Surprising species and astonishing biological adaptations continue to come to light. Pompeii worms (Alvinella pompejana) live at temperatures as high as 42 °C. These are among the most extreme temperatures endured by any multicellular animal on Earth8. The worms challenge us to understand how the proteins in the animals’ bodies are protected from melting. Microorganisms termed Archaea can grow at 121 °C, which is the hottest life known on Earth9. ‘Blind’ shrimp (Rimicaris exoculata) sport highly derived ‘eyes’ that are inferred to detect gradients of dim light emitted by the 350 °C fluids of black smokers, which might help the shrimp to avoid being ‘cooked’ by the heat10. Yeti crabs (Kiwa tyleri) have hairy claws and legs that might aid them in farming bacteria for nourishment11. Scaly-foot snails (Chrysomallon squamiferum) creep on ‘feet’ protected by metal scales of a type not found in other living or fossil molluscs, and offer an inspiration for the design of material for armour12.
The importance of microbial chemosynthesis at hot springs also presses us to rethink our ideas about the extremes to which life can adapt, the origin of life on this planet, and even the potential for life elsewhere in the Universe. NASA’s missions to Mars in the 1970s were searching for evidence of life based on energy from sunlight; now, planetary missions also consider the potential for life fuelled by chemical energy. Astrobiologists study submarine hot springs as a way of glimpsing conditions that might reflect those of primordial Earth13, and consider oceanic hot springs as possible analogues of alien submarine environments on oceanic worlds beyond our planet14.

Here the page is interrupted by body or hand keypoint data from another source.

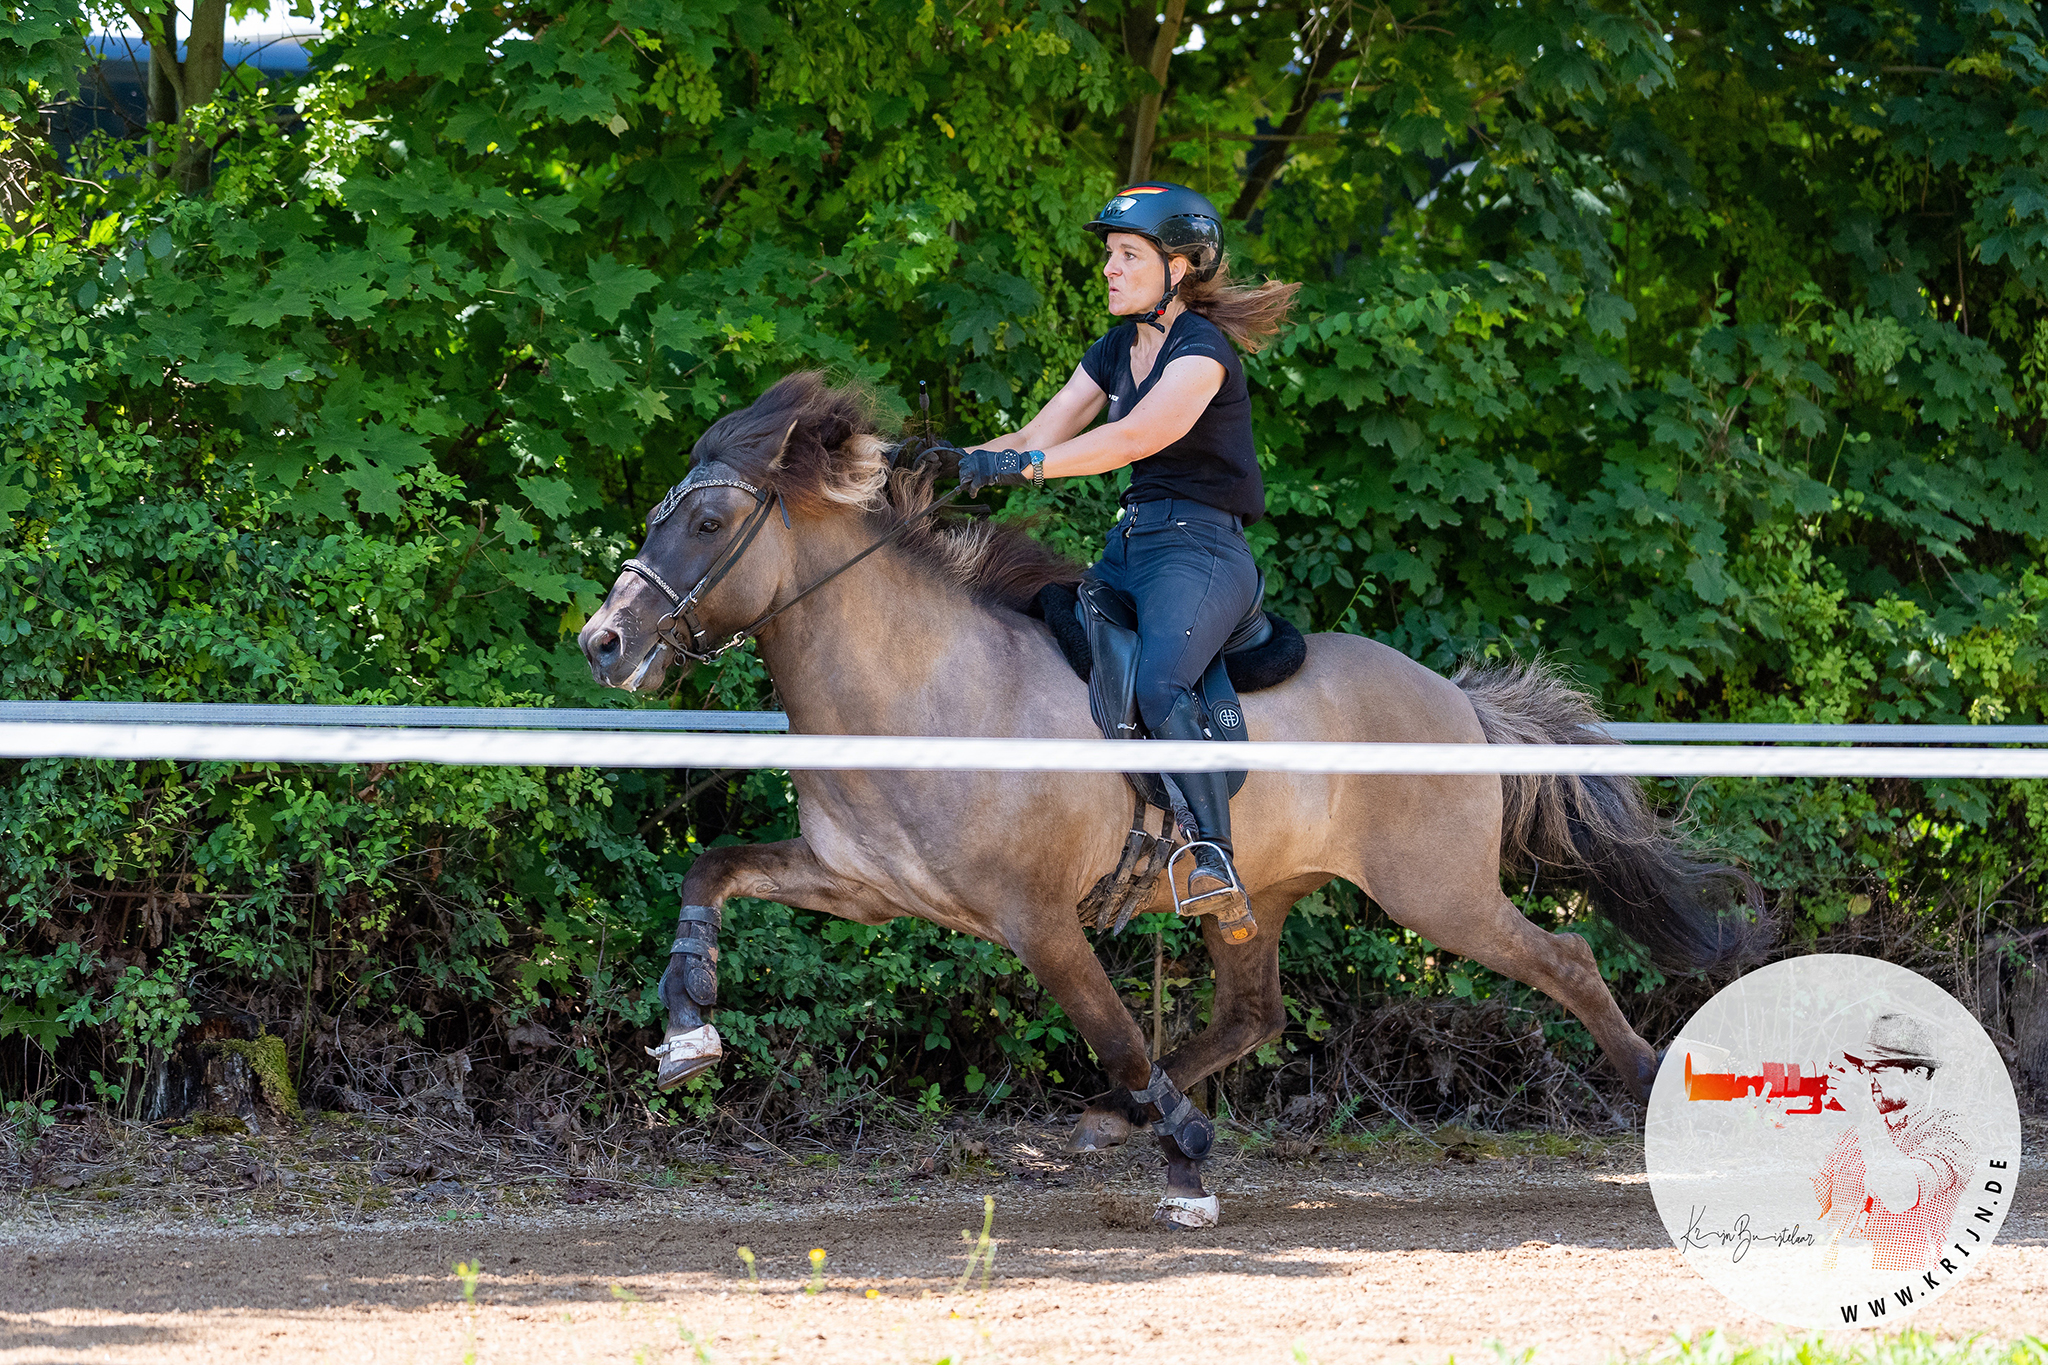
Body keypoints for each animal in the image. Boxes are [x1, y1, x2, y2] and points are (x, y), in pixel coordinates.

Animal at [581, 374, 1761, 1227]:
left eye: (710, 521)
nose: (604, 643)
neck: (923, 687)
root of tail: (1457, 701)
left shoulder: (1037, 921)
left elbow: (1111, 1031)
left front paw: (1185, 1163)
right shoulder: (858, 884)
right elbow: (711, 868)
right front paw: (687, 1028)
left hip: (1439, 895)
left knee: (1566, 959)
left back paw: (1648, 1087)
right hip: (1255, 896)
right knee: (1253, 1012)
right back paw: (1117, 1119)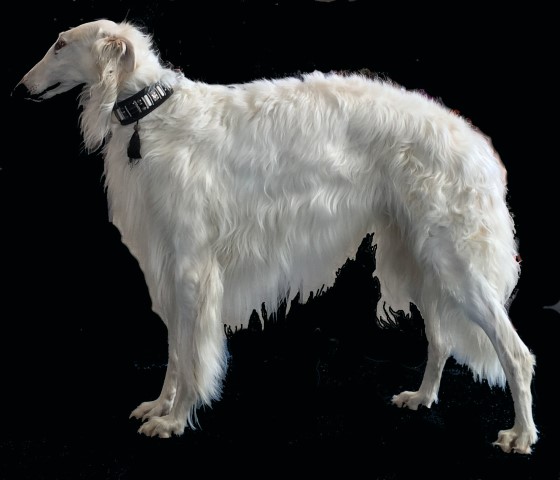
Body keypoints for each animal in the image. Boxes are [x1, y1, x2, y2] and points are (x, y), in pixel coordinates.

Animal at [14, 19, 538, 453]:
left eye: (60, 44)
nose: (20, 89)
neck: (153, 114)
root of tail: (478, 146)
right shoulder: (166, 267)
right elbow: (174, 352)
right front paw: (160, 406)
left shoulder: (192, 267)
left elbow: (192, 354)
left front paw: (176, 419)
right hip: (422, 257)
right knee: (441, 339)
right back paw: (423, 396)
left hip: (455, 262)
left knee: (515, 352)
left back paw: (520, 434)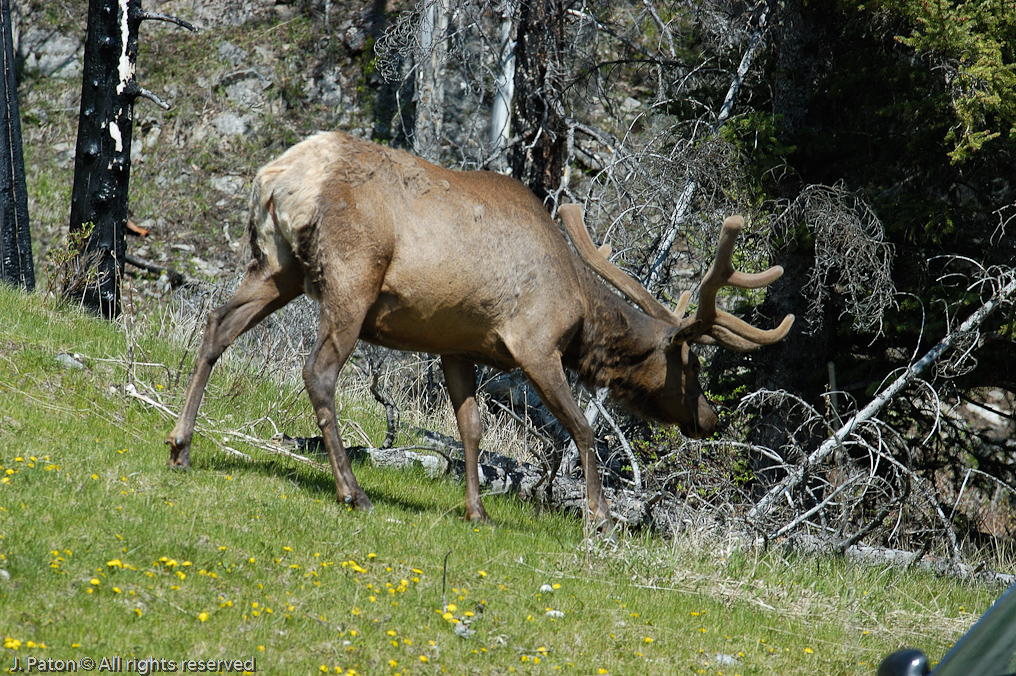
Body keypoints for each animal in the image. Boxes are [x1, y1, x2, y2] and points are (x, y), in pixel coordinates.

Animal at [166, 130, 793, 529]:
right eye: (691, 365)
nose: (710, 419)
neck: (579, 314)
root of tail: (277, 178)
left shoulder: (456, 345)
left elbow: (471, 427)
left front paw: (478, 510)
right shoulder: (534, 343)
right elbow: (582, 431)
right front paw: (600, 518)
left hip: (278, 267)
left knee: (217, 326)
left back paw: (181, 445)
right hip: (350, 276)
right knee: (317, 371)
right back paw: (352, 490)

Together with scholarly incentives to explore hot springs come engineering incentives to design and build ever-more-capable vehicles to enable precise and reliable access to the sea bed15. Remotely operated tethered vehicles came first, and autonomous underwater vehicles soon followed, pre-programmed to glide over the sea-bed like drones, carrying instruments that map the sea floor and sense the properties of the water. The development of cables that transmit video data allows such live feeds from the sea bed to be beamed around the world on freely available websites (see, for example, go.nature.com/2xrxsuh and go.nature.com/2vhrmcs).

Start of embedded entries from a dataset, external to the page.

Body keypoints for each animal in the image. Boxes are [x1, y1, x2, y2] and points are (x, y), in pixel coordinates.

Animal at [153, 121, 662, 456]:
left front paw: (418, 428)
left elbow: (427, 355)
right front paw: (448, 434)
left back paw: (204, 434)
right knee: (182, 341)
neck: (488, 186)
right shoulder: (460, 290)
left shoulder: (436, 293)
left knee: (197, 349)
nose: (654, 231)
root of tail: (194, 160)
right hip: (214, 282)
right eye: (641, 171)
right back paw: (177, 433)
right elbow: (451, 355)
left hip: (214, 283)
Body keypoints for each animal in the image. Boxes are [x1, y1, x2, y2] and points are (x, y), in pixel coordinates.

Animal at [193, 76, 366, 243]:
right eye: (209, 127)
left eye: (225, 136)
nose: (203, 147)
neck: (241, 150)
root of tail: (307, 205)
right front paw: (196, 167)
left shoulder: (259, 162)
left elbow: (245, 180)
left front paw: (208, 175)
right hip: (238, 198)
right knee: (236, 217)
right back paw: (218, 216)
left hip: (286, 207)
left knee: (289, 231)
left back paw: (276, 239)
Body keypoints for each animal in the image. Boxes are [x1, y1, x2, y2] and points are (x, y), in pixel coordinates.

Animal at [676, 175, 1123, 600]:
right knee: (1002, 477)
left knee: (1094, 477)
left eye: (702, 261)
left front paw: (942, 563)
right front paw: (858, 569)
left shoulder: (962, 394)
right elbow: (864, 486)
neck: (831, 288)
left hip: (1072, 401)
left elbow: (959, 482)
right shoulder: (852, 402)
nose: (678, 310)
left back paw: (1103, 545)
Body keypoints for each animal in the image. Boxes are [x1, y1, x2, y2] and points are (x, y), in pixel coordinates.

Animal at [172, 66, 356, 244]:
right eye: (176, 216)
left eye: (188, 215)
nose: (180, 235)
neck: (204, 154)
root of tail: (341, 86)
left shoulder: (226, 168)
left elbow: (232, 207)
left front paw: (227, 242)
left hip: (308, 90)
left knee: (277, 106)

The latest generation of deep-sea vehicles under development is turning a sharp corner from use for discovery and scientific research towards having a commercial role. Gigantic grinders, cutters and collectors are being designed, built and tested for open-pit mining of sea-bed sulfide deposits formed by hydrothermal activity16. One Canadian company has secured a lease to mine copper-, gold- and silver-rich hot springs in the Bismarck Sea, although so far there is no commercial mining of sea-bed sulfide deposits.
Many nations have placed the hot-spring ecosystems in their territories under protection, but the fate of such ecosystems in areas beyond national boundaries lies in the hands of the International Seabed Authority, which is currently revising its mining code. Attention might be shifting from the mining of active hot springs, which risks destroying their associated species, to exploiting sulfides at locations without visible signs of hydrothermal-fluid flux or vent-dependent organisms5, but such an outcome is not yet guaranteed. Actions in the near future will determine whether the frontier of discovery at hot springs opened by Corliss and colleagues 40 years ago moves from exploration to exploitation.
Nature 567, 182-184 (2019)
Competing Financial Interests
The author has been an unpaid advisory expert for the International Seabed Authority. She has received funding previously from the Pew Charitable Trust and from Nautilus Minerals, and currently receives funding from the Global Ocean Biodiversity Initiative.